## WORK INSTRUCTIONS
Reproduce the records exactly, beginning with their first line and ending with the line that contains "sobre os métodos", and output nothing more.

## DATA TO USE
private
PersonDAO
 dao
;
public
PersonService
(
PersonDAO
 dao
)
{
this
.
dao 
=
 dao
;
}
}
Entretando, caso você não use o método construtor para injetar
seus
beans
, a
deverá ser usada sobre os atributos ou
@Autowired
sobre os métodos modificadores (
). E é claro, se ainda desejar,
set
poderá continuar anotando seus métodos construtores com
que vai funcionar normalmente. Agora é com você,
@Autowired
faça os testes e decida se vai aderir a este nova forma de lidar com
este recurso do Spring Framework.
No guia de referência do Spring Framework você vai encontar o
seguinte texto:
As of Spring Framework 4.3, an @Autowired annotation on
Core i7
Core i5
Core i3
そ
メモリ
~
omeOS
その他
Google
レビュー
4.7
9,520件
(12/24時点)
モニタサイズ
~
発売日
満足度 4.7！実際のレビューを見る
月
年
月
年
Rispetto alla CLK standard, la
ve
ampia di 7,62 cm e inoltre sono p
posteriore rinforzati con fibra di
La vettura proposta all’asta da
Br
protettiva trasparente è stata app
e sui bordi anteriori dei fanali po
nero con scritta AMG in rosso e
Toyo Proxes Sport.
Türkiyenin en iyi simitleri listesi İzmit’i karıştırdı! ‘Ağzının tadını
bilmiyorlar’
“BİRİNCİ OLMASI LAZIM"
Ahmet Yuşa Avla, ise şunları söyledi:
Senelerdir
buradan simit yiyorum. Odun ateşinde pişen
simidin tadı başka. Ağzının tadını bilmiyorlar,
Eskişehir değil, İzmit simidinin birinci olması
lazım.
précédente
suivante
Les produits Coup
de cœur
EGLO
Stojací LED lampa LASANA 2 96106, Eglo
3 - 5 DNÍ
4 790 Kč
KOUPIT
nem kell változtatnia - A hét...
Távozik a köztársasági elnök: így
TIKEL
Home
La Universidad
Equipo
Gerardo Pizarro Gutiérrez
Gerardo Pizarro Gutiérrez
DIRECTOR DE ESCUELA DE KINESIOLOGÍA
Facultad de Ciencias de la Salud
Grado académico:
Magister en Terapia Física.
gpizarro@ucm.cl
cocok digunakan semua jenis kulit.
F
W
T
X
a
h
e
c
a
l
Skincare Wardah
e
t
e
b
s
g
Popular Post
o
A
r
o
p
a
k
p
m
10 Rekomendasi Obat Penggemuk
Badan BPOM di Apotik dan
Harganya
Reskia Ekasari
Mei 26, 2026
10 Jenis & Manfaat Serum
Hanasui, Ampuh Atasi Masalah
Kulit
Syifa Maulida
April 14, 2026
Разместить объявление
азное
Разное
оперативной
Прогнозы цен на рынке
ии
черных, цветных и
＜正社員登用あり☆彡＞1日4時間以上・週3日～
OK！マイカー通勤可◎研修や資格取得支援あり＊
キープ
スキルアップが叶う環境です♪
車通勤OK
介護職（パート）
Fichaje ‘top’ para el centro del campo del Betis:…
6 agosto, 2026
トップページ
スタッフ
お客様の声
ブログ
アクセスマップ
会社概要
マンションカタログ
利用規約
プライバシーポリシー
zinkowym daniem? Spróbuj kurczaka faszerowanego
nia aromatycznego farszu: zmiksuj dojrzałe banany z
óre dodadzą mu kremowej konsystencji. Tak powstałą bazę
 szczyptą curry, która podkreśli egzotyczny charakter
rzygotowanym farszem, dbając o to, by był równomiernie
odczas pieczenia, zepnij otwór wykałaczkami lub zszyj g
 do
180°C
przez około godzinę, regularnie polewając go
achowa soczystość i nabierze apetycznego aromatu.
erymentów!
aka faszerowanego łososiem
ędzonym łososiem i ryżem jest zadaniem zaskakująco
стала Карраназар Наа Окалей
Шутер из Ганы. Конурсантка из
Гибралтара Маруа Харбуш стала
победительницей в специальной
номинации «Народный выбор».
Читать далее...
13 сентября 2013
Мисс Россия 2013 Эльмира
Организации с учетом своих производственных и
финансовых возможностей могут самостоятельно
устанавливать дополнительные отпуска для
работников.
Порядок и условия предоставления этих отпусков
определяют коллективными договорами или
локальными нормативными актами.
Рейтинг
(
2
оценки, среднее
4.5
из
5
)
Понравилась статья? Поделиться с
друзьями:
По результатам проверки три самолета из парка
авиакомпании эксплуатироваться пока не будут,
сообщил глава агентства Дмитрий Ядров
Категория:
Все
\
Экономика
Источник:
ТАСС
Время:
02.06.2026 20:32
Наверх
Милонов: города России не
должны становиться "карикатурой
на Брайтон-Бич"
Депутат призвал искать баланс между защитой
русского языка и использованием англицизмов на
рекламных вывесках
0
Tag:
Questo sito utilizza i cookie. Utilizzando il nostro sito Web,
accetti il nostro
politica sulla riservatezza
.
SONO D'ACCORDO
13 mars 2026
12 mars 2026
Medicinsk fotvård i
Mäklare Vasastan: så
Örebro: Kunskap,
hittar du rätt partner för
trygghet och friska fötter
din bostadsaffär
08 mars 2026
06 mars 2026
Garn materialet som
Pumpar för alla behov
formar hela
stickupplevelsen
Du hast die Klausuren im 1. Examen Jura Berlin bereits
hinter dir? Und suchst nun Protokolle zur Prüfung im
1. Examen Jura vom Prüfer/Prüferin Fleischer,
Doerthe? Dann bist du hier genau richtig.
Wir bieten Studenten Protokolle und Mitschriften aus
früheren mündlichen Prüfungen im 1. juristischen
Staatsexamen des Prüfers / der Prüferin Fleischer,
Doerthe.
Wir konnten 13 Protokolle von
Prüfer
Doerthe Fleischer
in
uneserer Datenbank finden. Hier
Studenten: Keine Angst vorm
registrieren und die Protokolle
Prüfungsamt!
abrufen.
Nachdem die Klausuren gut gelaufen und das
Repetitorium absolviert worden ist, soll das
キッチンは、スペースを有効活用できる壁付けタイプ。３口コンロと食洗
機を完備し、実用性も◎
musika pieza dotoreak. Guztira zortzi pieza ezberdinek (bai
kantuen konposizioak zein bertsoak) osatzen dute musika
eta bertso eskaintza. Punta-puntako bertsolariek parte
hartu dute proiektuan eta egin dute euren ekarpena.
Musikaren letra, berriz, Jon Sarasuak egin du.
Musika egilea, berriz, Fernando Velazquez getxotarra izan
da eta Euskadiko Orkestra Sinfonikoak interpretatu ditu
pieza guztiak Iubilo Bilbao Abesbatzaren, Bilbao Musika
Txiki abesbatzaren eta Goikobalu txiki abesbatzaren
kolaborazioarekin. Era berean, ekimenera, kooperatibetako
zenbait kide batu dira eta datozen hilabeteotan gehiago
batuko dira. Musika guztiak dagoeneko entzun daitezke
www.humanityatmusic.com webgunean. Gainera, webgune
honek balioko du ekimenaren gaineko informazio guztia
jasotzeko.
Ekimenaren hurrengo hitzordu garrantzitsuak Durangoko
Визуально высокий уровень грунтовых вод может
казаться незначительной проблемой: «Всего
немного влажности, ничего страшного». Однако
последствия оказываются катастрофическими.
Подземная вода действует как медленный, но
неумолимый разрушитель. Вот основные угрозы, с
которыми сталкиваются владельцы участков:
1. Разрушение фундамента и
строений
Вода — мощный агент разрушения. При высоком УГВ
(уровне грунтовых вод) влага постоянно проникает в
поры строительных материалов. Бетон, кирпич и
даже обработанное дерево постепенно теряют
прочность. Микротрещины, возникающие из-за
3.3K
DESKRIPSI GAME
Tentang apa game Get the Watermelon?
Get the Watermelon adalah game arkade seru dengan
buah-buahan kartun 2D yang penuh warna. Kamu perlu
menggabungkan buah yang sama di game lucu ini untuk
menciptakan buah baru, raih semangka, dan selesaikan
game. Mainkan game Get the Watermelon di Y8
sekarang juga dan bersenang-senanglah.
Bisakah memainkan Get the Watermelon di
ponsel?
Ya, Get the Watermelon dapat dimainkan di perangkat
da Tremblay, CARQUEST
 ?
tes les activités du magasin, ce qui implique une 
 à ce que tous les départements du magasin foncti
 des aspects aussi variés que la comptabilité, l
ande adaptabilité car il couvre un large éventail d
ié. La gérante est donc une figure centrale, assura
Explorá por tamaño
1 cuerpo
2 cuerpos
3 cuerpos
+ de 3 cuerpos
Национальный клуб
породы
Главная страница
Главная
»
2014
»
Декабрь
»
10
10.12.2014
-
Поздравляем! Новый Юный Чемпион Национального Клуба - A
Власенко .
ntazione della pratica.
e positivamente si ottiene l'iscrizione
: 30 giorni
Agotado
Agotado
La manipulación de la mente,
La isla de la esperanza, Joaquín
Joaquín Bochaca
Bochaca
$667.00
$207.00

## ANSWER SPACE
private
PersonDAO
 dao
;
public
PersonService
(
PersonDAO
 dao
)
{
this
.
dao 
=
 dao
;
}
}
Entretando, caso você não use o método construtor para injetar
seus
beans
, a
deverá ser usada sobre os atributos ou
@Autowired
sobre os métodos modificadores (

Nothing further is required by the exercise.